We had an abundance matrix, name “mat”. And we had another two matrix, which is changed from mat.They are mat/100 and log(mat). For unweighted unifrac distance, which does not take the abundance info into account, we expect the unifrac distance resulted from mat, mat/100, and log(mat) will be same. However, the 3 unweighted unifrac distance matrix are different. We are confused and looking forward to help. Thank you!
Hey @guojun_wu,
That is a little surprising for the mat/100
case, but perhaps less so for the log(mat)
case as there will likely be many zeros and so it could be dropping those samples/features implicitly or generating NaN
.
Would it be possible to provide the code/program you are using the normalize your feature table? Or failing that, at least the 3 tables that were generated?

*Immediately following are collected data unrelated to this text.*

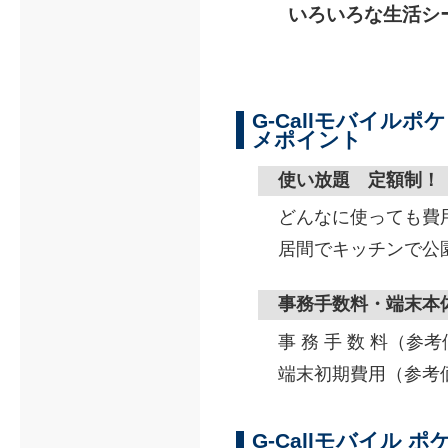
いろいろな生活シ
G-Callモバイルポ
メポイント
使い放題 定額制！
どんなに使っても費
居間でキッチンで公
事務手数料・端末本
事 務 手 数 料（参
端末初期費用（参考
G-Callモバイル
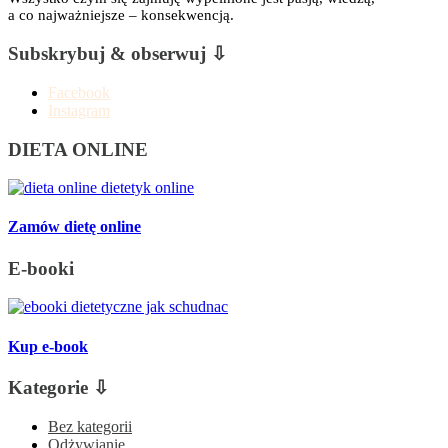
a co najważniejsze – konsekwencją.
Subskrybuj & obserwuj ⇩
Facebook
Instagram
DIETA ONLINE
Zamów dietę online
E-booki
Kup e-book
Kategorie ⇩
Bez kategorii
Odżywianie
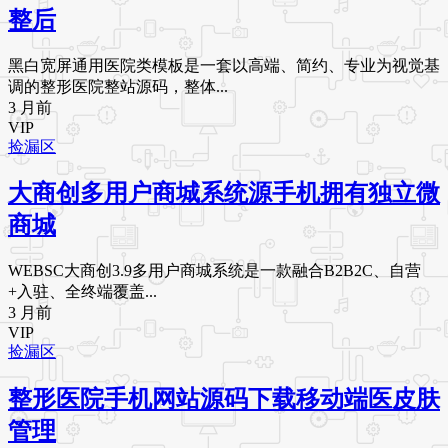
整后
黑白宽屏通用医院类模板是一套以高端、简约、专业为视觉基
调的整形医院整站源码，整体...
3 月前
VIP
捡漏区
大商创多用户商城系统源手机拥有独立微
商城
WEBSC大商创3.9多用户商城系统是一款融合B2B2C、自营
+入驻、全终端覆盖...
3 月前
VIP
捡漏区
整形医院手机网站源码下载移动端医皮肤
管理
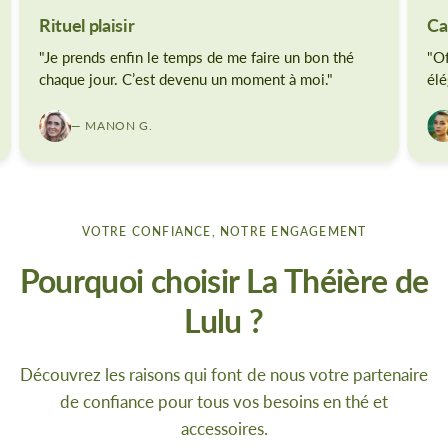
Rituel plaisir
Ca
"Je prends enfin le temps de me faire un bon thé
"Of
chaque jour. C’est devenu un moment à moi."
élé
— MANON G.
VOTRE CONFIANCE, NOTRE ENGAGEMENT
Pourquoi choisir La Théière de
Lulu ?
Découvrez les raisons qui font de nous votre partenaire
de confiance pour tous vos besoins en thé et
accessoires.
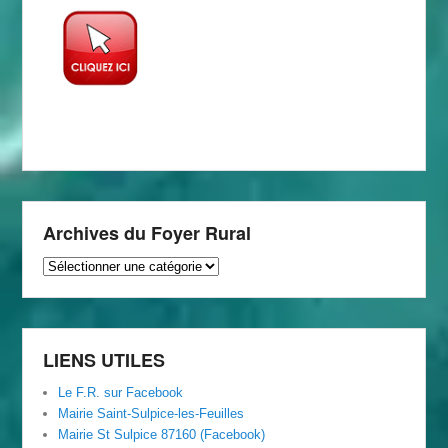
Archives du Foyer Rural
Archives
du
Foyer
Rural
LIENS UTILES
Le F.R. sur Facebook
Mairie Saint-Sulpice-les-Feuilles
Mairie St Sulpice 87160 (Facebook)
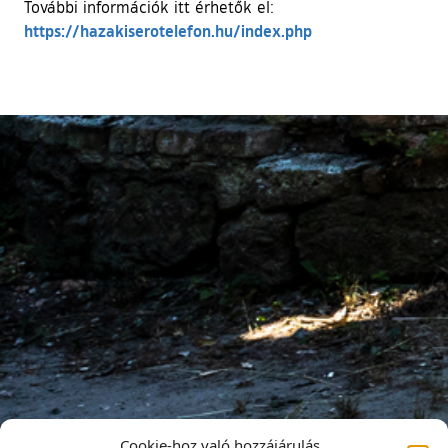
További információk itt érhetők el:
(külső hivatkozás)
https://hazakiserotelefon.hu/index.php
Cookie-hoz való hozzájárulás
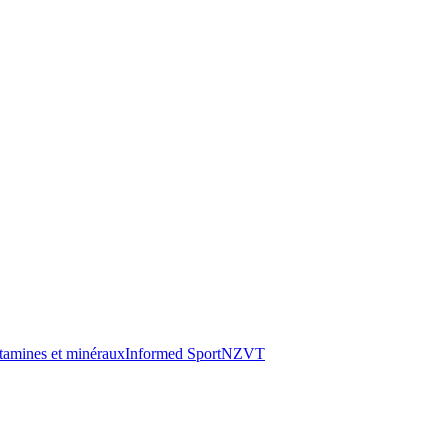
tamines et minéraux
Informed Sport
NZVT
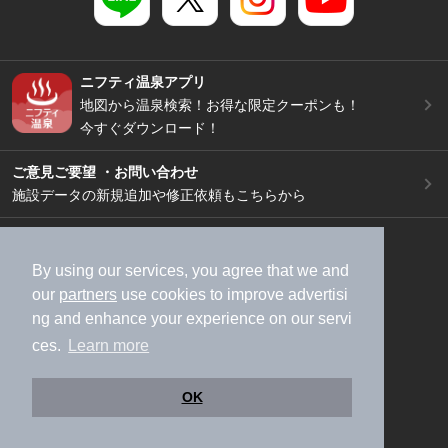
ニフティ温泉アプリ
地図から温泉検索！お得な限定クーポンも！
今すぐダウンロード！
ご意見ご要望 ・お問い合わせ
施設データの新規追加や修正依頼もこちらから
スマートフォン
/
PC
加盟店募集（資料請求）
広告出稿のご案内
By using our services, you agree that we and
our
partners
use cookies to improve advertisi
利用規約
ライフスタイルMEMBERS+規約
ng and enhance your experience on our servi
特定商取引法に基づく表記
ヘルプ
採用情報
ces.
Learn more
運営会社
個人情報保護ポリシー
©NIFTY Lifestyle Co., Ltd.
OK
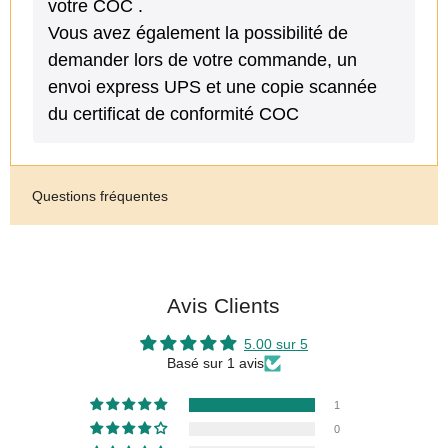
votre COC .
Vous avez également la possibilité de
demander lors de votre commande, un
envoi express UPS et une copie scannée
du certificat de conformité COC
Questions fréquentes
Avis Clients
5.00 sur 5
Basé sur 1 avis
1
0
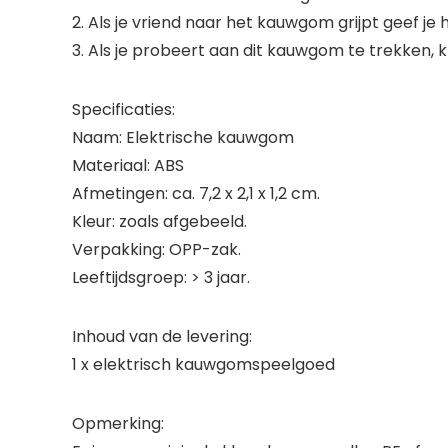
2. Als je vriend naar het kauwgom grijpt geef je
3. Als je probeert aan dit kauwgom te trekken, 
Specificaties:
Naam: Elektrische kauwgom
Materiaal: ABS
Afmetingen: ca. 7,2 x 2,1 x 1,2 cm.
Kleur: zoals afgebeeld.
Verpakking: OPP-zak.
Leeftijdsgroep: > 3 jaar.
Inhoud van de levering:
1 x elektrisch kauwgomspeelgoed
Opmerking:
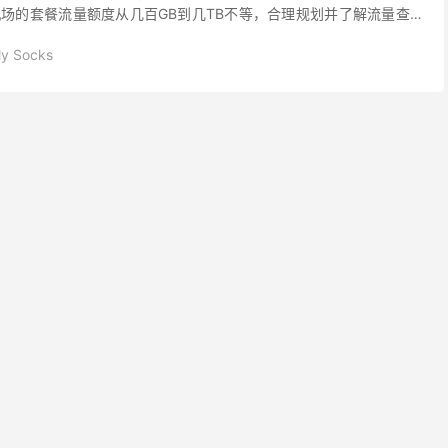
场的套餐流量额度从几百GB到几TB不等，合理规划并了解流量查询
用尽导致的服务中断。 本文将从多个...
My Socks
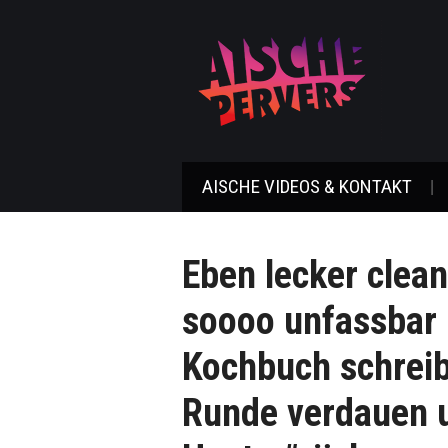
AISCHE VIDEOS & KONTAKT
Eben lecker clea
soooo unfassbar l
Kochbuch schrei
Runde verdauen u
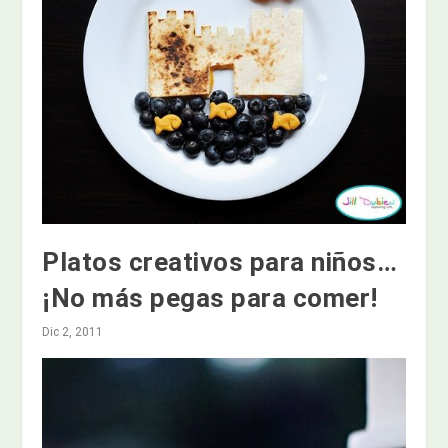
Platos creativos para niños…
¡No más pegas para comer!
Dic 2, 2011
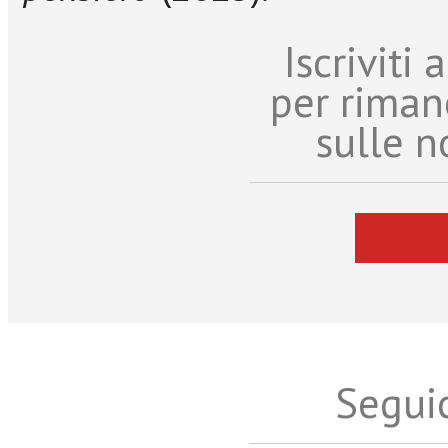
Iscriviti
per riman
sulle n
Seguic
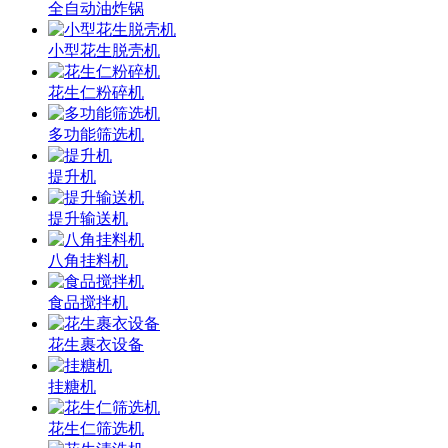
全自动油炸锅
小型花生脱壳机
花生仁粉碎机
多功能筛选机
提升机
提升输送机
八角挂料机
食品搅拌机
花生裹衣设备
挂糖机
花生仁筛选机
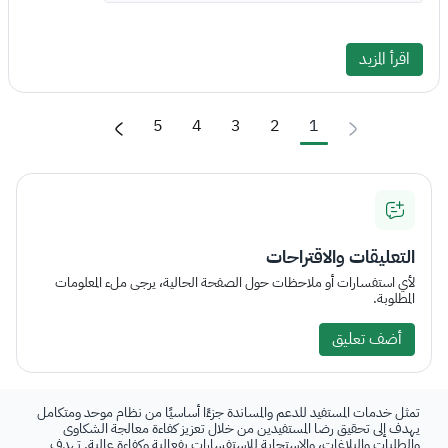
اقرأ المزيد
5
4
3
2
1
التعليقات والاقتراحات
لأي استفسارات أو ملاحظات حول الصفحة الحالية، يرجى ملء المعلومات
المطلوبة.
أضف تعليق
تمثل خدمات المستفيد للدعم والمساندة جزءًا أساسيًا من نظام موحد ومتكامل
يهدف إلى تحقيق رضا المستفيدين من خلال تعزيز كفاءة معالجة الشكاوى
والطلبات والبلاغات، والاستجابة للاستفسارات بفعالية وكفاءة عالية. تهدف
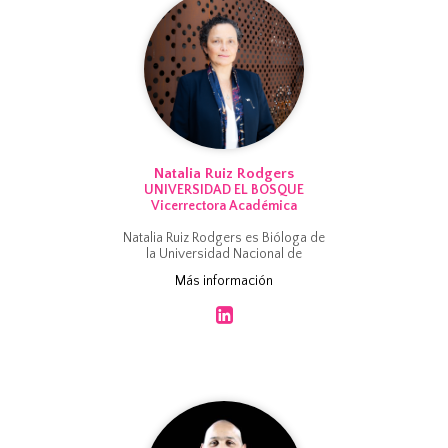
Natalia Ruiz Rodgers
UNIVERSIDAD EL BOSQUE
Vicerrectora Académica
Natalia Ruiz Rodgers es Bióloga de
la Universidad Nacional de
Colombia, M.Sc. del Instituto de
Más información
Ciencias Naturales, de la misma
universidad y Ph.D. del Mitrani
Center of Desert Ecology, Ben
Gurion University of the Negev
(Israel). Cuenta con más de 20
artículos cie...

Hi Evan, thank you for your reply.
It seems this is something about the value 1 not the value 0. In my mat/100 matrix, several values are < 1. And I think “qiime diversity beta-phylogenetic” treats all value < 1 as 0 when calculate unweighted unifrac distance. Is that right? Thus the unweighted unifrac distances from my mat and mat/100 are different. We supposed the script will treat values < 1 as 1 in the unweighted unifrac distance calculation, but the cutoff seems is 1. I have a matrix with the minimum non-zero value > 1 and I change it into the 1/0 matrix. The the unweighted unifrac distances from these two are same. Thus, relative abundance matrix is not suitable this calculation and we should use downsized one, right? BTW, why set 1 as the cutoff not 0 when calculating unweighted unifrac distance?
Hi @guojun_wu,
Ah, that actually makes a lot of sense, so you are correct you should only calculate unweighted unifrac on the original table.
The reason this is happening is scipy/numpy will use a "floor" function when converting from a floating point number to an integer (this is a very common way of handling float coercion as it is very computationally cheap to do). This means values like 0.7 will become 0 and values like 1.7 will become 1. Since we're dealing with a qualitative metric, the new zeros everywhere will change the results considerably.
So there doesn't appear to be anything wrong going on, but it certainly is surprising at first glance
Thank you Evan
This topic was automatically closed 31 days after the last reply. New replies are no longer allowed.